Annapolis – Maryland houses the continuing tribal communities of the Piscataway people, well-known as a small Algonquian tribe related to the Nanticoke. They are a long-established tribal nation of Native Americans who are not only living on the western shores of Chesapeake Bay but also in Prince George’s County and St. Mary’s County, which are near Baltimore and Washington, DC.

Identification, Culture, and Practices

The Piscataway are also known as Piscataway Conoy or Piscatawa. They are said to be made up of three bands, namely, the Beaver Band, Cedarville Band, and the Turtle Band. These bands are considered as a social and cultural subgroup of this ethnic tribe. In each of these bands are a number of families which are led by an elected leader and even a group or council of elders.

According to history, the Piscataway hunted, fished, and farmed as their means of getting food. Later on, when pottery became known to them, they stored their food as well as seeds for planting in pots. As their population increased, the communities started to maintain a system of collecting and providing more food for everyone. They were able to farm corn, as well as varieties of beans, pumpkins, and squash. Their means of agriculture made it possible for the villages to grow into a permanent settlement for the people. Moreover, the Piscataway also became active in trading, and they traded food, tools, and even weapons with other neighboring tribes.

Language Extinction

There are clear records on the Piscataway people’s way of living and identification, but the record isn’t as clear when it comes to their language. There are few records remaining of the tribe’s language, but one thing is clear, their language is closely related to Nanticoke and may even be a dialect of that same language. This conclusion was made from the little available evidence from both languages. The tribe’s language was identified after gathering Delaware dialects which were spoken before in the area of what is now known as Virginia.
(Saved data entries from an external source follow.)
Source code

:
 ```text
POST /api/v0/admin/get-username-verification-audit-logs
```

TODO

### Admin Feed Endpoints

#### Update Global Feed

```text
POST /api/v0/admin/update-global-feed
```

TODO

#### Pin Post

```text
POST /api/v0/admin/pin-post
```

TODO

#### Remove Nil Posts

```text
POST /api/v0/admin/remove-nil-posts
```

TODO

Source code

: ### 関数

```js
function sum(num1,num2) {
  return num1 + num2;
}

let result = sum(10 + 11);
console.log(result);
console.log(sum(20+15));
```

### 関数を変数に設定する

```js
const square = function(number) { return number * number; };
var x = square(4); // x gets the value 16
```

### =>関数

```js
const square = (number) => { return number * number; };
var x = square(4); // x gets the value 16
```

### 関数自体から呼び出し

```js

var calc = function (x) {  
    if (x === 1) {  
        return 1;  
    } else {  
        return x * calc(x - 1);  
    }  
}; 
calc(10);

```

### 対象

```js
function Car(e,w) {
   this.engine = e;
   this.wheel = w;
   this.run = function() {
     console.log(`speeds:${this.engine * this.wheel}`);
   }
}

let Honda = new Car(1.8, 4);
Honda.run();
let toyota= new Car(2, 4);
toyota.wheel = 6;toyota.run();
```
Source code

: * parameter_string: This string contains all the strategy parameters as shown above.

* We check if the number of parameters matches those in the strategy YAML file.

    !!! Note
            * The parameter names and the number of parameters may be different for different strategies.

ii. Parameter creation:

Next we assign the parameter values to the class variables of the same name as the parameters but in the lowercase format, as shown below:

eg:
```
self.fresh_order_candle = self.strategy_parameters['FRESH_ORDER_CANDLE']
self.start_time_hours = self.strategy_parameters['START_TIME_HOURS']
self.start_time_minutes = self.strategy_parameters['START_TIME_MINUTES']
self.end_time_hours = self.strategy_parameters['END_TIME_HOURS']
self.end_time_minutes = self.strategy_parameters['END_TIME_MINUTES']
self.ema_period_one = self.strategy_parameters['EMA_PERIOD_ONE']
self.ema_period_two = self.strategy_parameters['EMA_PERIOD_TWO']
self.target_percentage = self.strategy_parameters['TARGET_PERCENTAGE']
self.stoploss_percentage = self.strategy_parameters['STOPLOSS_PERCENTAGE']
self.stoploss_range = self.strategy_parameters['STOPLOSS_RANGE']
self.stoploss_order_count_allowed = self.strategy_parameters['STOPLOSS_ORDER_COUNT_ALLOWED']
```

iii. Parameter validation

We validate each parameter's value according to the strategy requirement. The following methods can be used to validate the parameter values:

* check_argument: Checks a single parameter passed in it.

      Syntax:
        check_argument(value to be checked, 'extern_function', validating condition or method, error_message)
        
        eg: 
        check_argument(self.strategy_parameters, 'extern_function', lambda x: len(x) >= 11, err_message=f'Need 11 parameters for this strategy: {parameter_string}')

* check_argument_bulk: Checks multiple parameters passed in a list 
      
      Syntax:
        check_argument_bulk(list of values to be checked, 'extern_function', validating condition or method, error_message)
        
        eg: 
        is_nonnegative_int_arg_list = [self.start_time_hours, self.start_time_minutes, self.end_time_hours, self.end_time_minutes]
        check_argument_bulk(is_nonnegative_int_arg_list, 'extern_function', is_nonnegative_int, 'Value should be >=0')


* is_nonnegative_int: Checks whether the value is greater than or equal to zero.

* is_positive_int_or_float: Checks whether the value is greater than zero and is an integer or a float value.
The people’s language is considered as an extinct Eastern Algonquian language. The decline in the remaining knowledge of the original language happened as the tribe became infected with European diseases after their colonization. This kind of interaction and exposure to foreign language as well as diseases among the community may even be dated as early as the 1630s, and the eastern tribes were one of the first to experience these. The turn of events led to the merging of the tribes with other neighboring ones. Many of their people migrated to the north and merged with the Lenape people of New Jersey. The rest of the Piscataway people stayed in their tribal communities in Maryland but with little idea of their lost language. Moreover, joining other tribes made it difficult for the Piscataway to continue using their own language, and more so in sharing this knowledge to the younger generation. The language simply got forgotten and replaced by the language more often used by the villagers and their neighboring communities.